== Textauszug ==
↓

2.2 Anforderungs- und Entwurfsanalysephase

Verwenden Sie die in der Ermittlungsphase erstellte allgemeine Roadmap als Ausgangspunkt für die Analysephase. Sowohl das Dokument als auch das Designer-Projekt benötigen zusätzliche technische und geschäftliche Details. Daraus ergibt sich das Datenmodell und der allgemeine Entwurf der Identity Manager-Architektur, anhand der die Identity Manager-Lösung implementiert wird.

Der Entwurf sollte besonders das Identitätsmanagement umfassen. Es können aber auch viele Elemente, die traditionell einem Ressourcen-Management-Verzeichnis, z. B. Archivierung und Drucken, zugeordnet sind. Identity Manager synchronisiert Benutzerkonten mit Verzeichnissen, die keinen direkten Zugriff auf das Dateisystem des Betriebssystems haben. Beispielsweise können Sie ein Benutzerkonto in Active Directory haben, aber dies gewährt Ihnen keinen Zugriff auf das Dateisystem auf dem Active Directory-Server.

Beantworten Sie anhand der in der Ermittlungsphase gesammelten Informationen die folgenden Beispielfragen, um herauszufinden, ob Sie noch weitere Informationen benötigen. Möglicherweise müssen Sie dazu zusätzliche Interviews mit Projektbeteiligten führen.

Machen Sie sich mit den Informationen in Abschnitt 3.0, Technische Richtlinien vertraut, damit Sie für Ihre Umgebung die richtigen Entscheidungen treffen können.

↑

== Zu lösende Aufgaben ==
• A. Was soll laut dem Text zur Anforderungs- und Entwurfsanalysephase als Ausgangspunkt für die Analysephase dienen?
• B. Ordnen Sie die Zeilen der Einträge, beginnend am Anfang der Einträge und endend mit der Zeile, die „right elbow: (256, 613, 4)“ enthält, als JSON-Liste von Zeichenketten an. Beide Grenzzeilen gehören dazu, jede Zeile wird zu einer Zeichenkette, und Leerzeilen werden weggelassen.
Der Text und die Einträge stehen in keinem Zusammenhang miteinander.

[Koordinaten der Pose-Landmarken]
↓

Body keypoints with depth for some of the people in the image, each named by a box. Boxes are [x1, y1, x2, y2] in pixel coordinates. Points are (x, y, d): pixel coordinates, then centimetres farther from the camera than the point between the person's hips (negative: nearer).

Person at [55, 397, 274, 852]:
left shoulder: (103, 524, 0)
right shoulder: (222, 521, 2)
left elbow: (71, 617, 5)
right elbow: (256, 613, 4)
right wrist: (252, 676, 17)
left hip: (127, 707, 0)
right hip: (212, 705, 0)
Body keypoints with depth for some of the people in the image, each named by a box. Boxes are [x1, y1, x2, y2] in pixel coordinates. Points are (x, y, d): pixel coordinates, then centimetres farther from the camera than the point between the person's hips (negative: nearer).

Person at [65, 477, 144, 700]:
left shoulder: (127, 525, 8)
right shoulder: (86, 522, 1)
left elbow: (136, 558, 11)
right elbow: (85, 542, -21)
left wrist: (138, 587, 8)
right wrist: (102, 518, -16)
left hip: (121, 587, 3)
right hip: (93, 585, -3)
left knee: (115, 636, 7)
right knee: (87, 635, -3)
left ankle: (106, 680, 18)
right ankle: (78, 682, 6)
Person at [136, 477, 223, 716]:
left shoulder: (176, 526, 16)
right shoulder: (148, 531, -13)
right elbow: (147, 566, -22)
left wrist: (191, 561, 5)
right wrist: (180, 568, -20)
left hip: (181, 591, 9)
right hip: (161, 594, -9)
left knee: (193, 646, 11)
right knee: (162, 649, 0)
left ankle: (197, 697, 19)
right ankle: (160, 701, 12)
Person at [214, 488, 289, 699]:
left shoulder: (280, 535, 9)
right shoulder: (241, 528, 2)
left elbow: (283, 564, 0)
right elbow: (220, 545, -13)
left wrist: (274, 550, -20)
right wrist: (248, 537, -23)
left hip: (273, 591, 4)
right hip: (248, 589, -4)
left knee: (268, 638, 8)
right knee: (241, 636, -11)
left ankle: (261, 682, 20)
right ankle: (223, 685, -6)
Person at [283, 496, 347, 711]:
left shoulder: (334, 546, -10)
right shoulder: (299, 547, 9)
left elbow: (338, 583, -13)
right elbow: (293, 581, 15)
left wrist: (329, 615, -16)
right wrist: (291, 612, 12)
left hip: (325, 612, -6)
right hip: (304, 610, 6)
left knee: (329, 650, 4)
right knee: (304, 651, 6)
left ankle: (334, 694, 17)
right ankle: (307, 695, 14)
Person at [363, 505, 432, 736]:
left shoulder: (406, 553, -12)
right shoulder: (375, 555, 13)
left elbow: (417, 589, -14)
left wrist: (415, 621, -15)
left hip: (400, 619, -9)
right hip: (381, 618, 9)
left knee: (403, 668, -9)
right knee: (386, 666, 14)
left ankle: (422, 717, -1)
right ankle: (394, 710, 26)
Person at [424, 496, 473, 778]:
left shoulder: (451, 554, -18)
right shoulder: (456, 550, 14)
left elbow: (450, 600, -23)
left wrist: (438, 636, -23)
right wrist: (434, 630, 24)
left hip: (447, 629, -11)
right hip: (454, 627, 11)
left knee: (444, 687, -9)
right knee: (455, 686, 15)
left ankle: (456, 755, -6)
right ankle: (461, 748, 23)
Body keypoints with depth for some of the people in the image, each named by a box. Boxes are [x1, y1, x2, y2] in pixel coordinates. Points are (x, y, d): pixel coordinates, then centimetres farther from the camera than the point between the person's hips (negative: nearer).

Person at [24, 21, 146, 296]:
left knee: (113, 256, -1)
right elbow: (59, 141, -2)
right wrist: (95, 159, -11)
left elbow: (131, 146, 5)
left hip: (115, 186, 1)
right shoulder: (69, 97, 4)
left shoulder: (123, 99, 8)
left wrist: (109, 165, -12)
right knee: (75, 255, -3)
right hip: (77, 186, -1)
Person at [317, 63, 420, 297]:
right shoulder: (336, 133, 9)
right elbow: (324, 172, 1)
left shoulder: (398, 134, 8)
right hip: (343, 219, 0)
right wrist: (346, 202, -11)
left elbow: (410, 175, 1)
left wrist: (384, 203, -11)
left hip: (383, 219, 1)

↑

== Erwartete Antworten ==
• A. Die in der Ermittlungsphase erstellte allgemeine Roadmap.

• B.
[
  "Body keypoints with depth for some of the people in the image, each named by a box. Boxes are [x1, y1, x2, y2] in pixel coordinates. Points are (x, y, d): pixel coordinates, then centimetres farther from the camera than the point between the person's hips (negative: nearer).",
  "Person at [55, 397, 274, 852]:",
  "left shoulder: (103, 524, 0)",
  "right shoulder: (222, 521, 2)",
  "left elbow: (71, 617, 5)",
  "right elbow: (256, 613, 4)"
]